**Page excerpt**
########

Sibes data & Testing means

Sibes data

For session 6 (and 8) we will work with data collected in the Dutch wadden sea as part of the SIBES program at NIOZ. This is an intensive monitoring program for benthic macrofauna (mostly shells and worms etc) that live in the tidal mudflats. Check out https://basismonitoringwadden.waddenzee.nl/datahuis-0/overzicht-meet-monitorprogramma/overzicht-meet-monitorprogramma/bodemfauna/b27-synoptic-intertidal-benthic-surveys/ for a more comprehensive description of the monitoring project and if you are interested the journal papers referenced on the website (Bijleveld et al., 2012 about the sampling design is especially relevant to our coursework)

Public datasets are available on the ‘wadden viewer’ which also has many other data sources for the Wadden sea. We are using two datasets specifically, the Sibes Biota and Sibes Sediment which are downloaded as .csv and available in the ../Data/ folder for the course.

Question 1

What sampling lay-out is used for the SIBES program?

########

**Written exercise A**
Translate this sentence from the SIBES data page into Spanish: "Public datasets are available on the ‘wadden viewer’ which also has many other data sources for the Wadden sea."
**Written exercise B**
Transcribe the records word for word, beginning with the line that contains "Rendered at 1500 by 844 pixels." and continuing through the end of the records.

########

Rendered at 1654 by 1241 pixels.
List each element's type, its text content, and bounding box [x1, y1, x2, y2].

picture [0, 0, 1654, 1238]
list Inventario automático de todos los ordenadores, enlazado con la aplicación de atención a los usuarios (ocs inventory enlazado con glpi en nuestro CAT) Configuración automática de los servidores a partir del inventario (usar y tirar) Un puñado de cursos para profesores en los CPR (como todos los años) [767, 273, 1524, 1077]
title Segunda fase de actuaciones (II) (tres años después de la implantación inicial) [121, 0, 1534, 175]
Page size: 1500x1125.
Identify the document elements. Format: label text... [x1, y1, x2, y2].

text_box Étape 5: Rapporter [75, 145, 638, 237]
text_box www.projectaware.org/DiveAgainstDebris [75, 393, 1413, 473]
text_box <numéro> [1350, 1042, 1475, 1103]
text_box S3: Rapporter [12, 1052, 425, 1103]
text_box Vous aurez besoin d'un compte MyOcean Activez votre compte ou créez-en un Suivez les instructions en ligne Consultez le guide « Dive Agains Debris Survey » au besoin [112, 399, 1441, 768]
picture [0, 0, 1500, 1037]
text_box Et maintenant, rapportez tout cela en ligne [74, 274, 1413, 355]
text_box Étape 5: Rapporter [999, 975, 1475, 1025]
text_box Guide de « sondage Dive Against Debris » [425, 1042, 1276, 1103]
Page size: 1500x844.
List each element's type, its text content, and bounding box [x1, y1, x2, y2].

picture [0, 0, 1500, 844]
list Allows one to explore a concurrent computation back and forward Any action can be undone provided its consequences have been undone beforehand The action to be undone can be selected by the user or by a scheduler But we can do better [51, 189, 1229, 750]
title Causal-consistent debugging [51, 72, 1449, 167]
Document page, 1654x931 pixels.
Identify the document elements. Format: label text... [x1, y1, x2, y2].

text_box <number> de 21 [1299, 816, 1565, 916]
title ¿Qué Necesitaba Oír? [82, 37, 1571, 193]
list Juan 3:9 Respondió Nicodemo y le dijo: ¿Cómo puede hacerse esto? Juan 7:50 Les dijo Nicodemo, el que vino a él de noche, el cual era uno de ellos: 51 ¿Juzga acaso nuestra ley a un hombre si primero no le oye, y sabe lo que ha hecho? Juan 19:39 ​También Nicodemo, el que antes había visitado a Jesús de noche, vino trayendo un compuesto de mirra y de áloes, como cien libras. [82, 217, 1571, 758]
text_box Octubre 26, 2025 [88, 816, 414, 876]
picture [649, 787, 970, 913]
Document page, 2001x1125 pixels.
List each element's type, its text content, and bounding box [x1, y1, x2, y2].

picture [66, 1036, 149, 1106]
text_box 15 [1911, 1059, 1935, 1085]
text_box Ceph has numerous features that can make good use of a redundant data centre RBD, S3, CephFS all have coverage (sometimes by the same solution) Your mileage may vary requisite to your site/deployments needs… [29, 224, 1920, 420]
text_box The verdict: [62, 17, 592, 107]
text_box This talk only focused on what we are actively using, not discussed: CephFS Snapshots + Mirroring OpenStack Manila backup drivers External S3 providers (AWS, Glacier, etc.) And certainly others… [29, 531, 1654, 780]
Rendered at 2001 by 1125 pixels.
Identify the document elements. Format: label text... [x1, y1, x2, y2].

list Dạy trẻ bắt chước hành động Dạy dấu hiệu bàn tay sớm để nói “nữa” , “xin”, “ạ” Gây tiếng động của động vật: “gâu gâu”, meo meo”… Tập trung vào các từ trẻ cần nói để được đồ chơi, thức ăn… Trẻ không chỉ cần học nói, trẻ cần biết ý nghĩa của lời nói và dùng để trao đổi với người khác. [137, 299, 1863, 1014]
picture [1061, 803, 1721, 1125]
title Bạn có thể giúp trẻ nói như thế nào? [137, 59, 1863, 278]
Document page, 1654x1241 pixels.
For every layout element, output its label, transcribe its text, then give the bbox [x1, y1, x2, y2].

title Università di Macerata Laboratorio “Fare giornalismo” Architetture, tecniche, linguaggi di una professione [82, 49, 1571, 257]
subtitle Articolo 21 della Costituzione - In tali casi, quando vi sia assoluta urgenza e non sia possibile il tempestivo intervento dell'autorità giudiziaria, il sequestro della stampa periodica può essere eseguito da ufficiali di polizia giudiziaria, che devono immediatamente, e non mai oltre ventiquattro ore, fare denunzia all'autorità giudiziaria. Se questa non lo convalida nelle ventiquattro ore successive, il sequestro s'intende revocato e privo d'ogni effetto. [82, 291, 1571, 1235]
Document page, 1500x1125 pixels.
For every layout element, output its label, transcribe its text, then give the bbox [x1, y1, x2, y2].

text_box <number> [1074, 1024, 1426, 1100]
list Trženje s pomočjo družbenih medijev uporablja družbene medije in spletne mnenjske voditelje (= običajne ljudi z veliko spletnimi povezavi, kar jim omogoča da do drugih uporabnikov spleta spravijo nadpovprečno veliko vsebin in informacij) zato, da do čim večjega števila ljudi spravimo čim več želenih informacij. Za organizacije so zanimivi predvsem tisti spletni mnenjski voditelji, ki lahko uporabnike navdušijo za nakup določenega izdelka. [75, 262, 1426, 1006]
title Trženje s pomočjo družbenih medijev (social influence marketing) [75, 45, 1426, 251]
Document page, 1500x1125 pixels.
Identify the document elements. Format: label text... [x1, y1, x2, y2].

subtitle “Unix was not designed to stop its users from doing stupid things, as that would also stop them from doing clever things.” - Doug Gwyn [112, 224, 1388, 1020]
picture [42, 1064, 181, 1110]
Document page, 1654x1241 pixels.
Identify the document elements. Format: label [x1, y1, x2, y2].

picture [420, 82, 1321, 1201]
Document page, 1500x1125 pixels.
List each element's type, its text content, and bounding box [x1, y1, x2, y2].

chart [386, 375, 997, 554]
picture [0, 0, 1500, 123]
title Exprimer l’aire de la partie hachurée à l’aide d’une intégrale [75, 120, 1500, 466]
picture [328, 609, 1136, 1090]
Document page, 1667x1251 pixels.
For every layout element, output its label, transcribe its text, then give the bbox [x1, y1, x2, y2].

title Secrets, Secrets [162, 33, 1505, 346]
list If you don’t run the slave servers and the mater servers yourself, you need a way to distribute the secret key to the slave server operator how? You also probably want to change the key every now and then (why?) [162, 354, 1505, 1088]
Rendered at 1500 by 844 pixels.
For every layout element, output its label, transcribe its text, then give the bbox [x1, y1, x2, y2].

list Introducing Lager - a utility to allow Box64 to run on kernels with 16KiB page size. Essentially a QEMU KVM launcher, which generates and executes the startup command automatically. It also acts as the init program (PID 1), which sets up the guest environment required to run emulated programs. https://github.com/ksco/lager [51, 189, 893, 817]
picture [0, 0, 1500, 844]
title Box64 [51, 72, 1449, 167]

########

**Exercise response A**
Los conjuntos de datos públicos están disponibles en el ‘wadden viewer’, que también tiene muchas otras fuentes de datos sobre el mar de Wadden.

**Exercise response B**
Rendered at 1500 by 844 pixels.
For every layout element, output its label, transcribe its text, then give the bbox [x1, y1, x2, y2].

list Introducing Lager - a utility to allow Box64 to run on kernels with 16KiB page size. Essentially a QEMU KVM launcher, which generates and executes the startup command automatically. It also acts as the init program (PID 1), which sets up the guest environment required to run emulated programs. https://github.com/ksco/lager [51, 189, 893, 817]
picture [0, 0, 1500, 844]
title Box64 [51, 72, 1449, 167]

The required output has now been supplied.